Special Feature : Collective intelligence for deep tech solutions



As industries around the world have grown ever more interconnected due to globalization, innovation silos will simply no longer cut it. The technological advancements of the future are defined by one theme: collaboration. “Experience teaches us that innovation is always first and foremost a matter of people, connections and analogies,” says Chairman and CEO Benoît Potier. “Gone are the days when a firm could retain control over its entire R&D efforts… From now on, innovation will take place in an open ecosystem.”

With a network of Campuses in Europe, North America and Asia, Air Liquide has created a flourishing ecosystem of collective intelligence focused on developing and manufacturing disruptive business solutions. “We will see exciting new technologies from our ecosystem in real-world use in the near future,” says Luc Gaffet, Fusion and Big Market Science Director, Global Markets & Technologies.

Cryogenics: ultra-low temperatures, sky-high potential

One example of a company on the verge of bringing new technology to market is Cryoconcept, in which Air Liquide took an 80% stake in 2020. Over the past two decades, the company has developed a dilution refrigeration solution for getting close to absolute zero(2), a necessity for advancing quantum computing capabilities and scientific research.

“By 2030, I expect quantum computers to be carrying out calculations currently beyond our grasp.
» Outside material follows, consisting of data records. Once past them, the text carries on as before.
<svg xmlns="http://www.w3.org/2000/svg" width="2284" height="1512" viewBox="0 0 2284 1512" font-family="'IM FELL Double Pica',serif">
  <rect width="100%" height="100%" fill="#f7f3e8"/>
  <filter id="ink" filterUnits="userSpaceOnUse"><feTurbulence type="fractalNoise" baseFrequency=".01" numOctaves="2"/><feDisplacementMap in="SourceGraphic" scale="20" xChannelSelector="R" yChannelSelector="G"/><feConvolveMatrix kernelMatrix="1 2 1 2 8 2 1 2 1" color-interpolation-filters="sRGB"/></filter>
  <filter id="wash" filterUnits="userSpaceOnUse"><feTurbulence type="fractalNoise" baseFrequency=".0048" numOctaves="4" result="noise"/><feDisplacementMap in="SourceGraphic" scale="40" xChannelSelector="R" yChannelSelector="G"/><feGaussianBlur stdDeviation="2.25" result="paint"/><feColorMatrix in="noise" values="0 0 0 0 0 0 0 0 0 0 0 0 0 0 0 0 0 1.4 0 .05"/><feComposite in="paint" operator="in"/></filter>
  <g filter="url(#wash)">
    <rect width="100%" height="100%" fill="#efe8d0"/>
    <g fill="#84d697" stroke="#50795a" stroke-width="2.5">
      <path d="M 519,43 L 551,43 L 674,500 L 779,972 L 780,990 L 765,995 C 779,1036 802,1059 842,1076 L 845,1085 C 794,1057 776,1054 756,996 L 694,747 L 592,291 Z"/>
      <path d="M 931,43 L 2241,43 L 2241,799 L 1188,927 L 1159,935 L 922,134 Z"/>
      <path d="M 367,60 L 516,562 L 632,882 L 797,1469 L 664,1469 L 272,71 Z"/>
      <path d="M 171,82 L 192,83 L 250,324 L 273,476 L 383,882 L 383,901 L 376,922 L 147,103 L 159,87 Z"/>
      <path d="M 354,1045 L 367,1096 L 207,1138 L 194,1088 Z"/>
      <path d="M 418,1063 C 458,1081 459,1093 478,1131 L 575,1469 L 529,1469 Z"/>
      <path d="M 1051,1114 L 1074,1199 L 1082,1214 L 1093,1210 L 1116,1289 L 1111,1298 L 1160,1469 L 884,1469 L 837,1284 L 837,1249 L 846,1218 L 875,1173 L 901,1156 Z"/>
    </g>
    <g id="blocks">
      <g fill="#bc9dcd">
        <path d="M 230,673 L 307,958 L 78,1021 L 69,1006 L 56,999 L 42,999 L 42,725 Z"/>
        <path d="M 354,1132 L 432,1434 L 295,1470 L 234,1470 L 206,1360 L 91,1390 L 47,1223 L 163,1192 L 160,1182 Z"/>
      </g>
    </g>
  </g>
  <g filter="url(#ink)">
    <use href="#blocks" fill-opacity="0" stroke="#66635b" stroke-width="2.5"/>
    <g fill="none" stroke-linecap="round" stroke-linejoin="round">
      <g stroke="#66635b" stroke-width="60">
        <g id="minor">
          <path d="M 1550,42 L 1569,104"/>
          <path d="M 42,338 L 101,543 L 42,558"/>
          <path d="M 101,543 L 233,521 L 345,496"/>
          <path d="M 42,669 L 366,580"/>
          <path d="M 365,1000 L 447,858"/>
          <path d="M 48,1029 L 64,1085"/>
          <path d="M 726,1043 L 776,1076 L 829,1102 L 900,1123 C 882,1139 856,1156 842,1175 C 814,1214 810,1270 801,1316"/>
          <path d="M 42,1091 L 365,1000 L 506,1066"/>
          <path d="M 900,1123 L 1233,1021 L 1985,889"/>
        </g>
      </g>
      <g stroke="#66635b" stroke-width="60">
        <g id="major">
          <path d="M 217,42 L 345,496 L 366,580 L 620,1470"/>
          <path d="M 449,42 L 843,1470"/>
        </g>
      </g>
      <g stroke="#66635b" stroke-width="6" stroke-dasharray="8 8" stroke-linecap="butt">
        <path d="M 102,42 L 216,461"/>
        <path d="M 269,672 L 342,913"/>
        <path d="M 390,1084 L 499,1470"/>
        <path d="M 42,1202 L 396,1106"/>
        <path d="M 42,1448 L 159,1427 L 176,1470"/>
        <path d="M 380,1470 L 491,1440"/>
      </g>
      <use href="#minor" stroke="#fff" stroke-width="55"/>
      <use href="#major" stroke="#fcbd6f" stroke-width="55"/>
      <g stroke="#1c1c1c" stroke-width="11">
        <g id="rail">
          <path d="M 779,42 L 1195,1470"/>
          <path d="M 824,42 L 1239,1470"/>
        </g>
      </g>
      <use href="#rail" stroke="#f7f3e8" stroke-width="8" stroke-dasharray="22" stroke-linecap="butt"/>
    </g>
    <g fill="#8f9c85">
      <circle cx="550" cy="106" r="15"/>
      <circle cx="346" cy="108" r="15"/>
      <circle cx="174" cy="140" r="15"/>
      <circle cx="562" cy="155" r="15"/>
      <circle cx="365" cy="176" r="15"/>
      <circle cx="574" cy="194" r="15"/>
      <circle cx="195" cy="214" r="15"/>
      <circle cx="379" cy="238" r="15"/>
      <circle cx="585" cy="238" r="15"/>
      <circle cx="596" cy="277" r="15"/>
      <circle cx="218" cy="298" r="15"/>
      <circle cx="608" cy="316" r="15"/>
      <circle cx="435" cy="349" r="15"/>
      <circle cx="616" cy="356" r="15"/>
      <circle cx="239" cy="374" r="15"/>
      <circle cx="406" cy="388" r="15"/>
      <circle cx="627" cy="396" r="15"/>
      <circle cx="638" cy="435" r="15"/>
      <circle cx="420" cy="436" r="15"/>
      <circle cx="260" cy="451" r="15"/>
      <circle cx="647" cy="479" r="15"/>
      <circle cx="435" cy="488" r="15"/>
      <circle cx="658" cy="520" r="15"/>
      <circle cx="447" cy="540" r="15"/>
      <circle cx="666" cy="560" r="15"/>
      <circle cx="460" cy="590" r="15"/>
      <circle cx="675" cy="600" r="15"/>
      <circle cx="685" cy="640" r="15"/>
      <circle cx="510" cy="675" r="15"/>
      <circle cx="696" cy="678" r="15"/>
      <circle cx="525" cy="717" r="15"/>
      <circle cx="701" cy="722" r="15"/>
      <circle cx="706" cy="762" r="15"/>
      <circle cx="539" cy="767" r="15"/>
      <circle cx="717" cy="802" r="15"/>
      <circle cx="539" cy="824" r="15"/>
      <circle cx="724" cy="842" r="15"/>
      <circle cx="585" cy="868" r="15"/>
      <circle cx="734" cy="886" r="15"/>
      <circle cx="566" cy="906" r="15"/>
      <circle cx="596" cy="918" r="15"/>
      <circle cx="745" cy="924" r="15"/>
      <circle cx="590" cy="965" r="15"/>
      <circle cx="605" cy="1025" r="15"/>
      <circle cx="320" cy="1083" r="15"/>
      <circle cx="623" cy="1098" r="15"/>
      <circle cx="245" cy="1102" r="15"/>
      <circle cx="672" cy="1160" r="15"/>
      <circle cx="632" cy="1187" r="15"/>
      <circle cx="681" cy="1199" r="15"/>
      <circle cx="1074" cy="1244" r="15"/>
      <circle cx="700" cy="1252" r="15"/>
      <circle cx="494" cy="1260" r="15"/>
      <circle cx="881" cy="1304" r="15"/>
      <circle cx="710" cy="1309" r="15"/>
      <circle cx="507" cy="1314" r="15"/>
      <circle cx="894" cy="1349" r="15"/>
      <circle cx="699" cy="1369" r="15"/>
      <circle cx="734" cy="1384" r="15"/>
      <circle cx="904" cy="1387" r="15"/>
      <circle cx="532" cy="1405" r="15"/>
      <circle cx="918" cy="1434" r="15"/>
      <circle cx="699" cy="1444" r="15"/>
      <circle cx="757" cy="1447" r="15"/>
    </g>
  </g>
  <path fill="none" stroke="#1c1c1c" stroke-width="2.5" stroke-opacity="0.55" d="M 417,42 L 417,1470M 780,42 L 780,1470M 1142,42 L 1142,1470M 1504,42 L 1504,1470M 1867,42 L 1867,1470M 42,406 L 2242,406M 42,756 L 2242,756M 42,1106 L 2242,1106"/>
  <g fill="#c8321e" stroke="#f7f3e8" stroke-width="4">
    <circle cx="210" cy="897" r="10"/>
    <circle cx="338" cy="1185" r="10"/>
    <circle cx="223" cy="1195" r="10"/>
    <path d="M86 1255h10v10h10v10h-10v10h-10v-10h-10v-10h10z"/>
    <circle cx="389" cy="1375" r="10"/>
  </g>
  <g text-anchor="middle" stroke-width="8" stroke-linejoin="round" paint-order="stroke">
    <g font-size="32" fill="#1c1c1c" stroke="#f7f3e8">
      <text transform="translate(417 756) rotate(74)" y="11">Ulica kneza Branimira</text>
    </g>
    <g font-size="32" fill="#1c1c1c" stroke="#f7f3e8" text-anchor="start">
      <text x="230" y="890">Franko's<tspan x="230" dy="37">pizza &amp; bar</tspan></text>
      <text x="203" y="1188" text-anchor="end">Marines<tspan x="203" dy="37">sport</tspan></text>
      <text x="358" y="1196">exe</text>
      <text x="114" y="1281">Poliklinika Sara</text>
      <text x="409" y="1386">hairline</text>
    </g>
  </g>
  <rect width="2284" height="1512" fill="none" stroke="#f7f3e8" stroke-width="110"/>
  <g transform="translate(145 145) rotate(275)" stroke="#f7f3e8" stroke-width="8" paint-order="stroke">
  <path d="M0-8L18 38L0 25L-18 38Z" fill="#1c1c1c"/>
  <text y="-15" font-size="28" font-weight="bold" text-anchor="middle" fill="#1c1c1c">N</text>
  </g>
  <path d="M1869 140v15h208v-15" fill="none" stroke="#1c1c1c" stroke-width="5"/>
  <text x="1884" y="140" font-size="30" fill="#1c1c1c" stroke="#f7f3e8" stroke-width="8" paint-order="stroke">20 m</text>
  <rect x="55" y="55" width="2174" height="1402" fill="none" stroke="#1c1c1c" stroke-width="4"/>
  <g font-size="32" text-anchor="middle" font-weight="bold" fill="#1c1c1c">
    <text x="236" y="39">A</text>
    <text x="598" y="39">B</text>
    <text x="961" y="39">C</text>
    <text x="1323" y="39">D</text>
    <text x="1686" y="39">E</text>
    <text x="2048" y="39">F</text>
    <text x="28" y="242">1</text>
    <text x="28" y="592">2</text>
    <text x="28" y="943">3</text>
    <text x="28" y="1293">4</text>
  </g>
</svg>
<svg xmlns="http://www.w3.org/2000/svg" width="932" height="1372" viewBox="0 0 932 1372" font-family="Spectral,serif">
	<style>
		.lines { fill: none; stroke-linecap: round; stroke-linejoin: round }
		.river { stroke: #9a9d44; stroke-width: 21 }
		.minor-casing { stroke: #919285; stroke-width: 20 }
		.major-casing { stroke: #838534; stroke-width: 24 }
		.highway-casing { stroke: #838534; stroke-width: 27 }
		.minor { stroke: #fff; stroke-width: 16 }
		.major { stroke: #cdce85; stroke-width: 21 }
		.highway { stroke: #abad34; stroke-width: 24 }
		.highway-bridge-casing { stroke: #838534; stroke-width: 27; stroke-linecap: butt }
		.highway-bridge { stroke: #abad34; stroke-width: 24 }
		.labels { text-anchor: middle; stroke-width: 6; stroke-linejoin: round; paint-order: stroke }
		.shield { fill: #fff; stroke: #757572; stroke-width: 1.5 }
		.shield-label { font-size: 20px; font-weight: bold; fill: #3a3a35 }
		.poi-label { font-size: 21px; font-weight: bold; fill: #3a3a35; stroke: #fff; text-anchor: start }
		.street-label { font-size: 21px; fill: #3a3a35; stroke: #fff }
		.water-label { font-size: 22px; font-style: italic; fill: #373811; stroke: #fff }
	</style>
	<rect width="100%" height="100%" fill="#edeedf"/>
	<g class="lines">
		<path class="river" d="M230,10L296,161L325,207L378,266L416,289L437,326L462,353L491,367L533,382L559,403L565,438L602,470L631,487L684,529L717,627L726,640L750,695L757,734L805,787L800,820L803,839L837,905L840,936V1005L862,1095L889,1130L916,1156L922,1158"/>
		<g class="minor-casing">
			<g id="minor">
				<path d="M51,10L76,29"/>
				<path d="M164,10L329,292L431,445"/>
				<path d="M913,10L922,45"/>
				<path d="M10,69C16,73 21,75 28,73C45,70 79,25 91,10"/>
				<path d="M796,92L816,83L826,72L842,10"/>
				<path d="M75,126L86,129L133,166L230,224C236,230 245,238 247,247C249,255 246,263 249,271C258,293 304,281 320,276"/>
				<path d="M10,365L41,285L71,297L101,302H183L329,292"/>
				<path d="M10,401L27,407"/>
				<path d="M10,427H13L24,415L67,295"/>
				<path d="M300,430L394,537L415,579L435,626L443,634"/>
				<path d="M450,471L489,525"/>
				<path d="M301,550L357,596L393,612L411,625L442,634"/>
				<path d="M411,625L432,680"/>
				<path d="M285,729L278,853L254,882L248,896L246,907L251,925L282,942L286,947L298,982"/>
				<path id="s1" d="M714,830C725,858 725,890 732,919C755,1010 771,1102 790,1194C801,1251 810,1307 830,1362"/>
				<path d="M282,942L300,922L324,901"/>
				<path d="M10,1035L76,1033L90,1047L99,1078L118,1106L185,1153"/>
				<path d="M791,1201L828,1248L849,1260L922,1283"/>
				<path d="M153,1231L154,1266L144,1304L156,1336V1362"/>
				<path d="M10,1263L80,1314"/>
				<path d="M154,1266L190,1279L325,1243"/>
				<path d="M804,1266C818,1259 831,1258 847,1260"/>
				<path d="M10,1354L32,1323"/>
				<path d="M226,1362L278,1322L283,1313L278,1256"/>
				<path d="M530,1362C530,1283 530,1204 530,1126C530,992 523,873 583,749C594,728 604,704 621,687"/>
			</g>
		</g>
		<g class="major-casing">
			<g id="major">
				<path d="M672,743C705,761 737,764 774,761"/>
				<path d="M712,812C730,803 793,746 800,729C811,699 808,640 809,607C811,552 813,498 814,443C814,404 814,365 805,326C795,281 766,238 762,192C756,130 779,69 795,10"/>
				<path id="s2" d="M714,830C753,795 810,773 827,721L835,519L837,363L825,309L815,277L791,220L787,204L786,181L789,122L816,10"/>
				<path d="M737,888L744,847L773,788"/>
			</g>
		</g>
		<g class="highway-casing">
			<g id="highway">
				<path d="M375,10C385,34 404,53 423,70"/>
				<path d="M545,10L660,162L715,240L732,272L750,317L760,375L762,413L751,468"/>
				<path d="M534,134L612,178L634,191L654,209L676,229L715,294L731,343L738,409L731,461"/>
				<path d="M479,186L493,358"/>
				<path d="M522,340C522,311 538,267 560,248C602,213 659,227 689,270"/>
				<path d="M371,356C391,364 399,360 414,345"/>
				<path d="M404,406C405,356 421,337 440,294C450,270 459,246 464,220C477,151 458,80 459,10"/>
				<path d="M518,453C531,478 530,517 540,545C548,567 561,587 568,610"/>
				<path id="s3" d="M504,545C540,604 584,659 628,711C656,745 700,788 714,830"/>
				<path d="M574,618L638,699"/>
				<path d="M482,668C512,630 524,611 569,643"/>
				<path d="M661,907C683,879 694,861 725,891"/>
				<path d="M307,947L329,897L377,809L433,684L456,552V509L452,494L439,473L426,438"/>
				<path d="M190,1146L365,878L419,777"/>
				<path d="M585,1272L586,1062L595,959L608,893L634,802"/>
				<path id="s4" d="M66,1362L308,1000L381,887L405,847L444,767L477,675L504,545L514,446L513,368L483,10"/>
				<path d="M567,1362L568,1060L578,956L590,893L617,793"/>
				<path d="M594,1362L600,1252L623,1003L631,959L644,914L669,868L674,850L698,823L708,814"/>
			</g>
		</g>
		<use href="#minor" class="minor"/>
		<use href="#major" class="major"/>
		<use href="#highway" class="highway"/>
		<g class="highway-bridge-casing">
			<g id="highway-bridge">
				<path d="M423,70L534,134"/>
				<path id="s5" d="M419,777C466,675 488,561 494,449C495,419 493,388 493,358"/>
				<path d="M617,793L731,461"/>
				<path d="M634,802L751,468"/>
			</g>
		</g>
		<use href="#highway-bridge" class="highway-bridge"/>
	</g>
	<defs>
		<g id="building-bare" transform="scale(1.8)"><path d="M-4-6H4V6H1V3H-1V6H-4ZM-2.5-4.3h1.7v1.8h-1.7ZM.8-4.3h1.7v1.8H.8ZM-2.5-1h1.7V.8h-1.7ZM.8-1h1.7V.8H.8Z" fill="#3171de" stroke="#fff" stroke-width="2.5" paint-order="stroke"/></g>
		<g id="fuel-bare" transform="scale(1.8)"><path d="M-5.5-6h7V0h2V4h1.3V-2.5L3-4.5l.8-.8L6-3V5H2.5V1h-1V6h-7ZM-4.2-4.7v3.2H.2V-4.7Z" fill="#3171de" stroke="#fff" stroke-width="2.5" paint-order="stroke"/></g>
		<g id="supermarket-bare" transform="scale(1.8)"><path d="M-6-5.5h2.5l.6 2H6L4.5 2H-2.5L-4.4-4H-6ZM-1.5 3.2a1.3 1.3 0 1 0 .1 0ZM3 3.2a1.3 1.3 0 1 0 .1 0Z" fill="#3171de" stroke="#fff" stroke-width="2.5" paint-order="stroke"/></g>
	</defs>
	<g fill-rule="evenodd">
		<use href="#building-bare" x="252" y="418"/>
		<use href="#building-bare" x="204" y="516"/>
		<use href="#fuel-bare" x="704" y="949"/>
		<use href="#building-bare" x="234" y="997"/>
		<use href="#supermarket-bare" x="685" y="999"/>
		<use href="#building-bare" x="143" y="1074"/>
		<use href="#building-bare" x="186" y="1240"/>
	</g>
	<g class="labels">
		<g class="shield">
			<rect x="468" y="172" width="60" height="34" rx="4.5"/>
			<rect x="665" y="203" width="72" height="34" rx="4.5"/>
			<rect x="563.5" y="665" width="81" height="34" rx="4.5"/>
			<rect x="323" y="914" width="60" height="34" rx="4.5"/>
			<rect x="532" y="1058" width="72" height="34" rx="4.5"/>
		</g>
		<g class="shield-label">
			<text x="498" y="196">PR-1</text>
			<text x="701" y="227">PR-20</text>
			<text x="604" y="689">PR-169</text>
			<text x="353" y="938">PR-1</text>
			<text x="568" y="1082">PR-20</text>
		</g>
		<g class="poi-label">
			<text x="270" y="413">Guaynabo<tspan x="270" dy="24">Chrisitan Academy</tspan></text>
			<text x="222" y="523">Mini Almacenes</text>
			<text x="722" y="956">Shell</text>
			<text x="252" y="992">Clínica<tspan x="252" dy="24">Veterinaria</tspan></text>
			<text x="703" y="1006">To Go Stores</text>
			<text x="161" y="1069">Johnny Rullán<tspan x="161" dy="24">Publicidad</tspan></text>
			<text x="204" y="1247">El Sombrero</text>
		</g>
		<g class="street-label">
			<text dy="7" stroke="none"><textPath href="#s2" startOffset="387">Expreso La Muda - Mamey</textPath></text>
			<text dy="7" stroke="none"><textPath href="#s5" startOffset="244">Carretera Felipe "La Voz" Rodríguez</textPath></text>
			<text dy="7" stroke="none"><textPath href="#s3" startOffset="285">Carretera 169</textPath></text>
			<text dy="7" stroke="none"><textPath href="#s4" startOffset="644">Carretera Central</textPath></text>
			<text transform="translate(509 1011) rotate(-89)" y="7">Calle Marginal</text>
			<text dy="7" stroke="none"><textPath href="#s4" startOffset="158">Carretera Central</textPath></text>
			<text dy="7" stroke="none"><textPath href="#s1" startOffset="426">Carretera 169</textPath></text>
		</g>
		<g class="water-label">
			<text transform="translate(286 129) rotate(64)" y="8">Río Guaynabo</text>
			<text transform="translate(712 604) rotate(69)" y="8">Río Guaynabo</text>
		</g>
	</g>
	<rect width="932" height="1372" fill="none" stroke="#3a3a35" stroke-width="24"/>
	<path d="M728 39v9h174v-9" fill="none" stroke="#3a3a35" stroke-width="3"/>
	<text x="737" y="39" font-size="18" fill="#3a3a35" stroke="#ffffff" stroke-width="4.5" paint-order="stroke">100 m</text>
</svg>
This will lead to exceptionally powerful algorithms which can work at split-second speed – fast enough for an autonomous car to drive safely,” says Luc Gaffet. Guillaume Desaché, Cryoconcept’s new Managing Director, agrees, citing steering traffic on the ground, the automated development of new medicines and cybersecurity as near-future applications.

“To go beyond research use and into industrial or safety-critical applications, our products need higher reliability and better availability, as well as an overall improvement to their current cooling power,” he says. “With over sixty years experience in both extreme cryogenics and production at scale, Air Liquide is the ideal partner.” “It’s a win-win collaboration,” replies Luc Gaffet, “because Cryoconcept helps us to enlarge our offer to include extremely low temperatures. Also, their technology uses helium 3 and helium 4(3), two very rare molecules, which we supply to our customers.”

Helium recovery systems for imaging scanners 

Collective intelligence also ensures success in Air Liquide’s collaboration with United Imaging, a Chinese supplier of advanced medical products. “Air Liquide not only guarantees a reliable gas supply, but it also uses its own pioneering technology to help us recover and reuse helium in our imaging systems,” says LV Yunlei, Vice President of Shanghai United Imaging Healthcare Co., Ltd., and President of Supply Chain Management.

The Group worked in close coordination with United Imaging’s teams to design a turnkey helium solution that greatly increases the recovery rate of helium and further guarantees the stable supply of liquid helium. “This helium is used by United Imaging in MRI(4) and PETMR(5) scanners to keep internal temperatures low and ensure the proper functioning of the machines. “Air Liquide provides innovative solutions based on continuously updated technology, enabling us to provide customized services to our customers,” says LV Yunlei.

(1) Disruptive technologies based on scientific breakthroughs that can fundamentally change design and production methods. 

(2) That is -273.14°C, or 0.01°K. 

(3) Pure helium 3 is the liquid with the lowest boiling point. Helium 4 is the one commonly referred to as helium.

(4) Magnetic resonance imaging. 

(5) Positron emission tomography – magnetic resonance imaging.